Izabel Maria da Poncificação, 46, desempregada, desistiu da carne bovina. “Compro mais ovos. Se tentar a carne, não dou conta de pagar o aluguel. É melhor cuidar da moradia do que o matar o desejo por um alimento”, disse Izabel, moradora de Planaltina, que vende doces na Rodoviária do Plano Piloto.
Pessoas na terceira idade estão entre as mais afetadas pelos aumentos nos planos de saúde e nos medicamentos. O servidor dos Correios Sérgio Eduardo, 60, abriu mão de outros itens para garantir o bem-estar. “Cortei supérfluos, deixei o carro na garagem e ando de ônibus e de metrô. Mas com o aumento da passagem, não será mais suficiente”, lamenta. O convênio médico do servidor, compartilhado com a empresa, subiu de 20%. “A saúde vem em primeiro lugar. Me sacrifico para pagar o plano”, disse.
Situação semelhante é a de Maria Limira, 75. A viúva se mantém com a pensão do falecido marido e gasta mais da metade da renda com medicamentos. “Alguns remédios que os médicos receitam são tão caros que nem vou atrás.
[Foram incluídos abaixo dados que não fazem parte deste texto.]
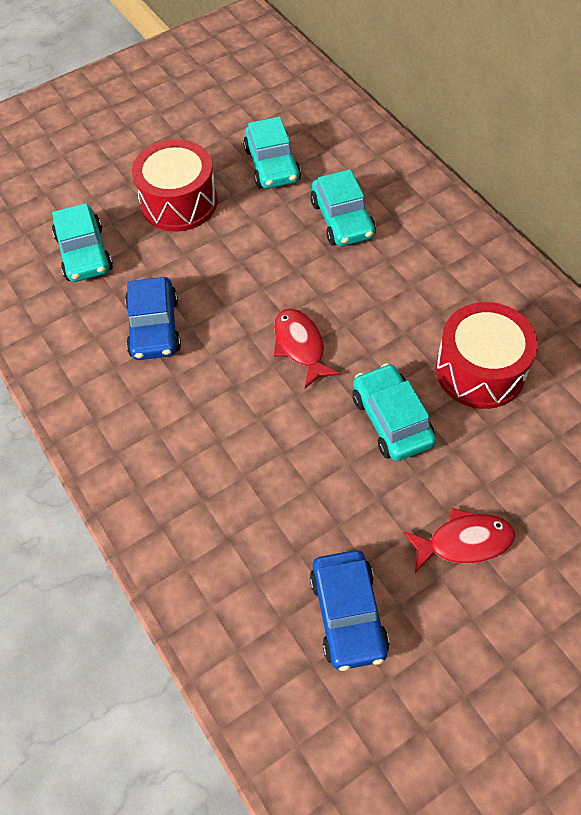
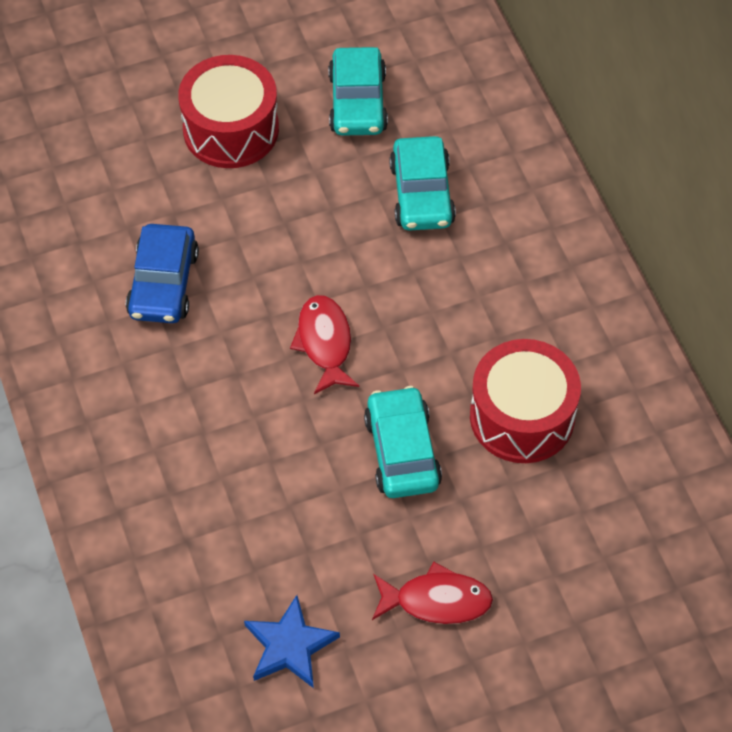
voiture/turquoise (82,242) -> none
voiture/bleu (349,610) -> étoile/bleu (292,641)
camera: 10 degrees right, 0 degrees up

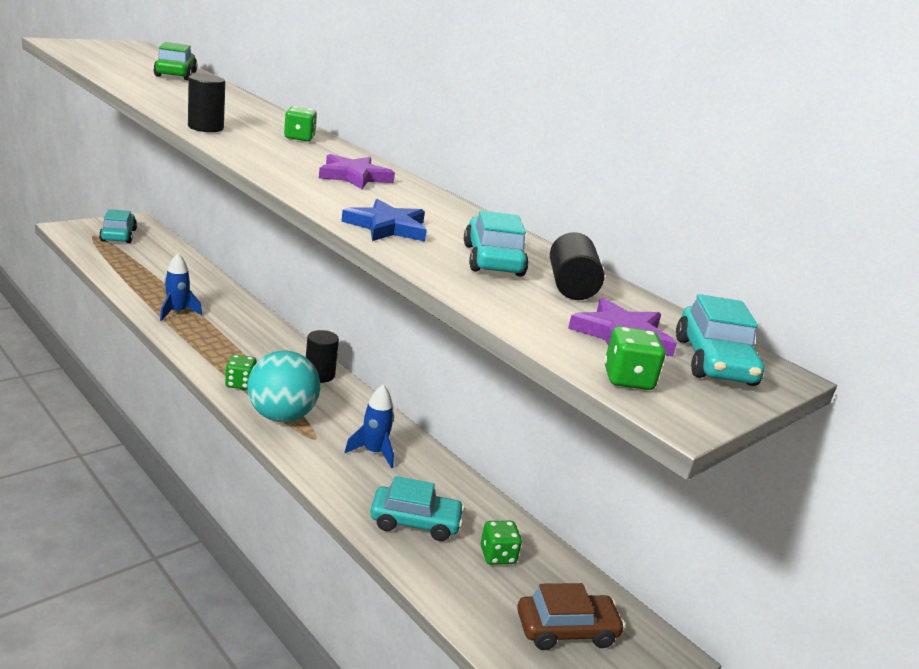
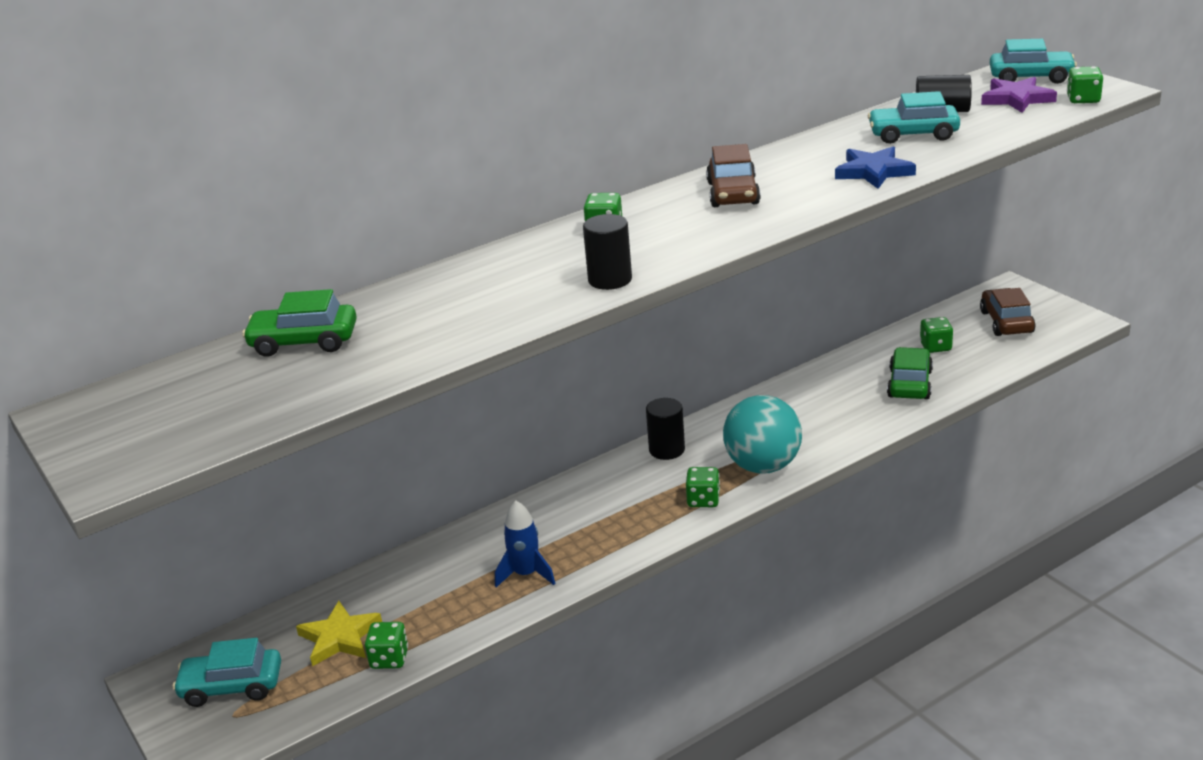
fusée/bleu (369,426) -> none
none -> étoile/jaune (339,633)
none -> dé/vert (386,645)
étoile/violet (357,171) -> voiture/marron (733,175)
voiture/turquoise (417,508) -> voiture/vert (910,373)
camera: 75 degrees left, 5 degrees up

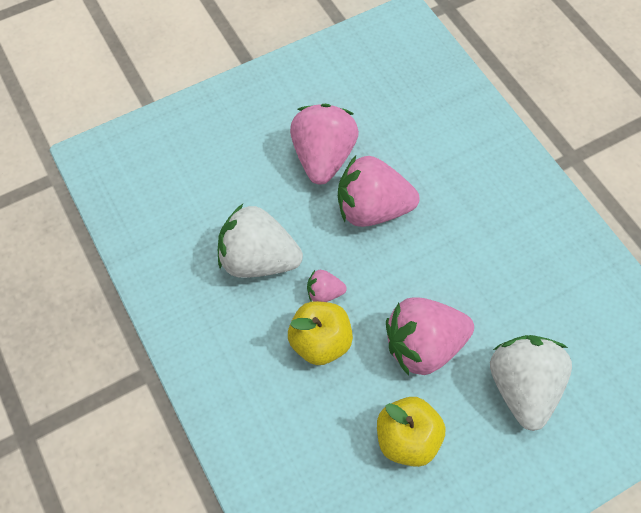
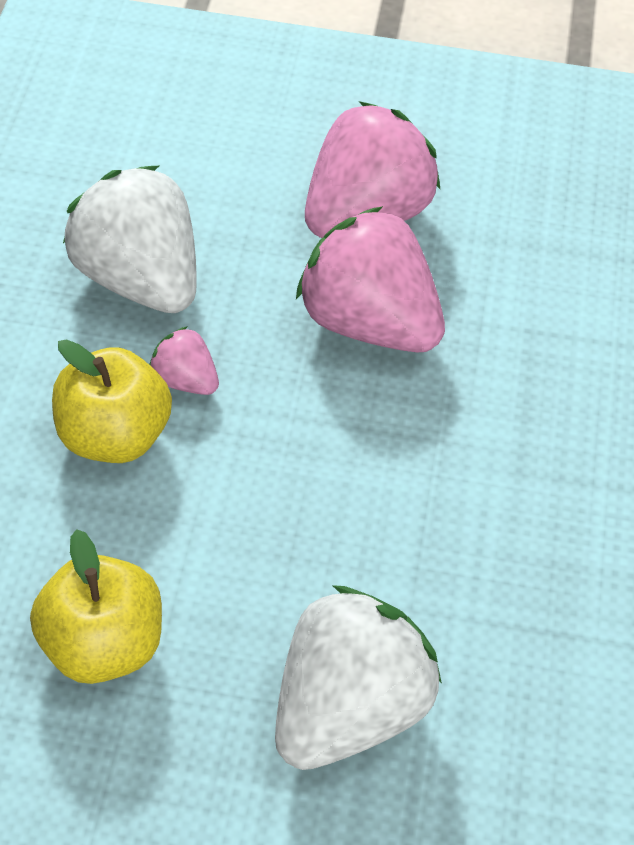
fraise/rose (430,336) -> none
camera: 35 degrees right, 10 degrees down

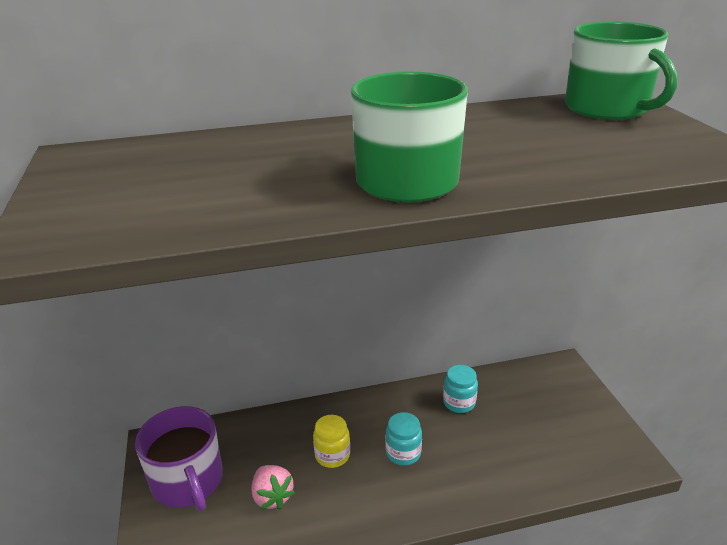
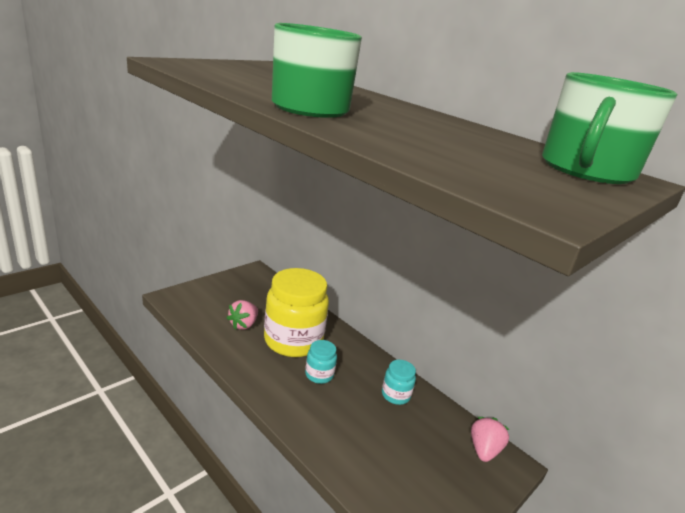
tasse/violet (179,458) -> none
none -> fraise/rose (490,439)
bocal/jaune (331,441) -> bocal/jaune (296,312), x2.20
camera: 55 degrees right, 5 degrees down

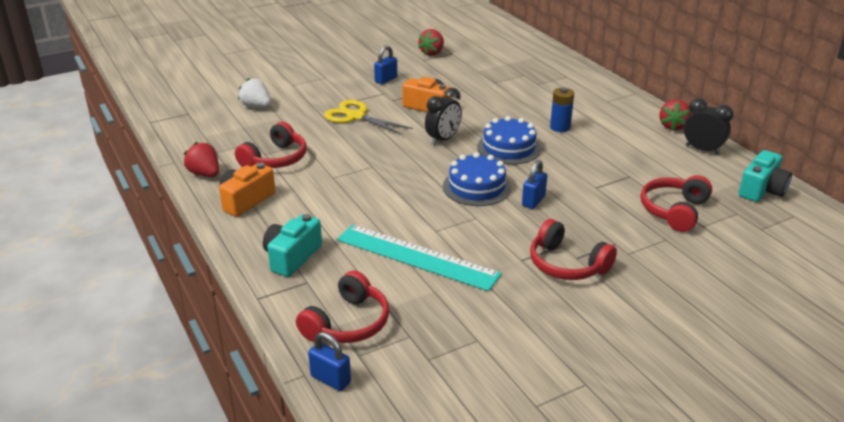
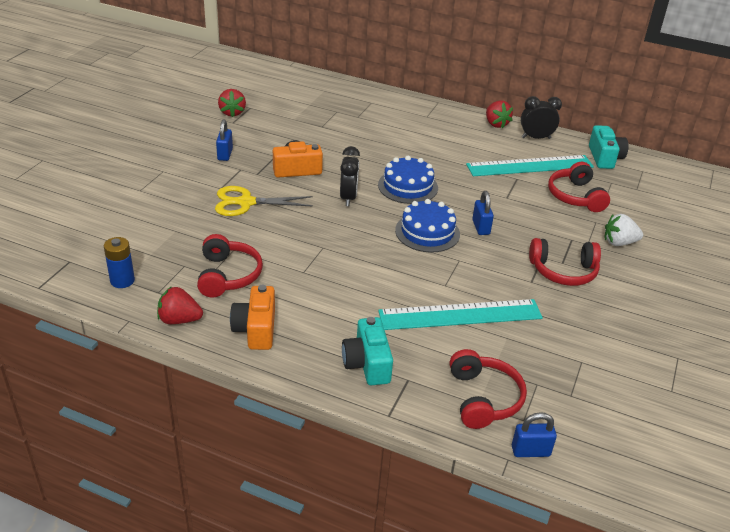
none -> règle/turquoise (530,165)
fraise/blanc (254,93) -> fraise/blanc (624,230), relocated
pile/bleu (562,109) -> pile/bleu (119,262), relocated
camera: 40 degrees left, 5 degrees up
Se for me encher de remédio, fico sem dinheiro nenhum”, afirma. Ela é pré-diabética. Toma cinco comprimidos por dia. Se não fosse dependente no plano de saúde da filha, não teria condições de pagar. “Faço bastante exercício para melhorar e não ficar com tanta dor. Nessa idade, tudo dói. É tanta dor que nem o bolso escapa”, brinca.